Not every broken tooth will obstruct a crusher, and not every crusher obstruction will result in a fatality or an injury. However, clearing a crusher obstruction requires significant downtime that results in massive production loss – avoiding even a single crusher obstruction pays for the cost of a missing tooth detection solution. For example, a Chilean copper mine installed our missing tooth detection solution for loaders and, over a 10-month period, detected 12 missing loader teeth. The mine experienced zero crusher downtime and, according to conservative estimates, avoided a production loss of about 144 hours. Over the long term, these systems are an inexpensive way to reduce the risk your team is exposed to. Viewed through this lens, a missing tooth detection solution is an insurance policy well worth having.
Break Down Barriers
Now we get to the big question – if emerging technologies are so game-changing, then why are they not being implemented at scale? Motion Metrics has been at the intersection of mining and technology for years and we have identified some of the common pitfalls driving this disconnect:
- Ease of use. New technologies can be expensive and time-consuming to implement because employees must be trained to use the new systems. Although all new technologies require some degree of organizational learning, those that place high demands on workers will be underutilized. We’ve learned to build solutions that are intuitive and require minimal training.
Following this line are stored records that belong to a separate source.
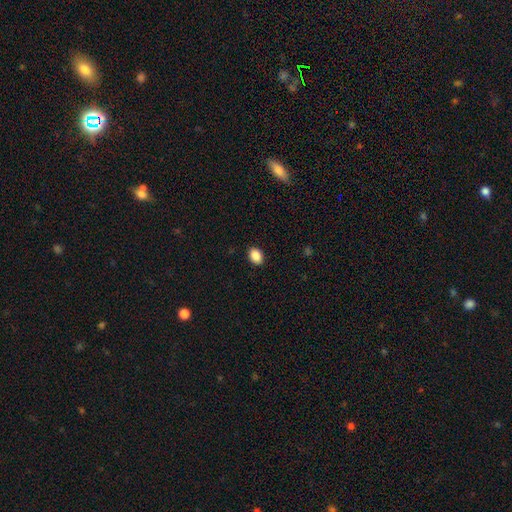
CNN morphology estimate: Smooth or featured: smooth — 88% (star or artifact — 8%)
How rounded: in between — 74% (round — 25%)
Merging: none — 90% (minor disturbance — 7%)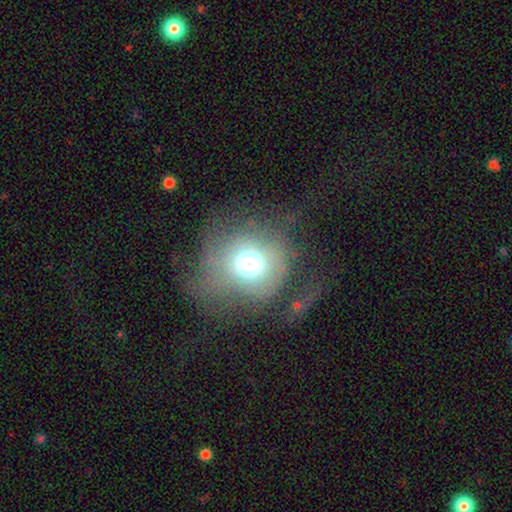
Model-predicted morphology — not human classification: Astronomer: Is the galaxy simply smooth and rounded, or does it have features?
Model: smooth — 49% (runner-up: featured or disk, 34%).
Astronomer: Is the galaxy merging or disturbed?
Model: none — 47% (runner-up: major disturbance, 28%).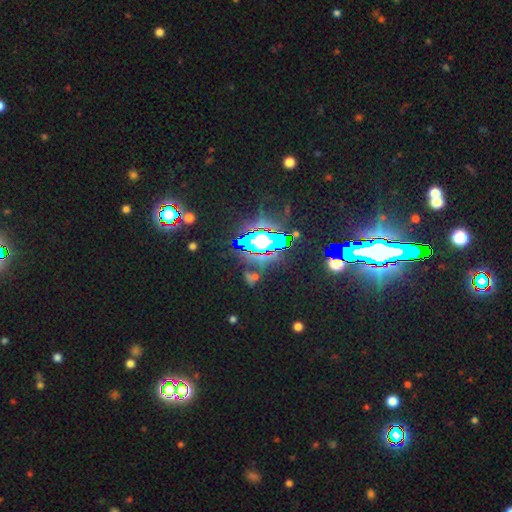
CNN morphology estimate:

- Unclear implementation. Agreement on a digital vision is not enough – there needs to be a clear plan to move from the current state to the end goal. Decision makers should take the time to draft a detailed implementation pathway that identifies stakeholders and includes detailed timelines, deadlines, and key performance indicators for success.
- Perception of costs. There is a common misconception that mining companies are technology averse. They are not. Risk turns mining companies off – in an industry where efficiency is king and investments that under-deliver can make the difference between a profitable operation and an unprofitable one, mines can only invest in solutions with a clear return on investment. Choose initiatives wisely and ask your technology provider for numbers.
- Lack of communication. The owners of digital transformation are often unclear at mines. Why? Corporate innovation departments purchase new technologies, but on-site teams use them. To drive value through technology, decision-makers need to create accountability, break down silos, and open channels for communication between teams.
When it comes down to it, the barriers to widespread implementation are not technical – they are about people. Solution providers need to design products that are as intuitive as they are powerful, and miners need to treat innovation initiatives with the same level of attention and detail that they would any other aspect of their operation. This is new ground for both mining and technology companies, and success will depend on strong partnerships and effective collaboration.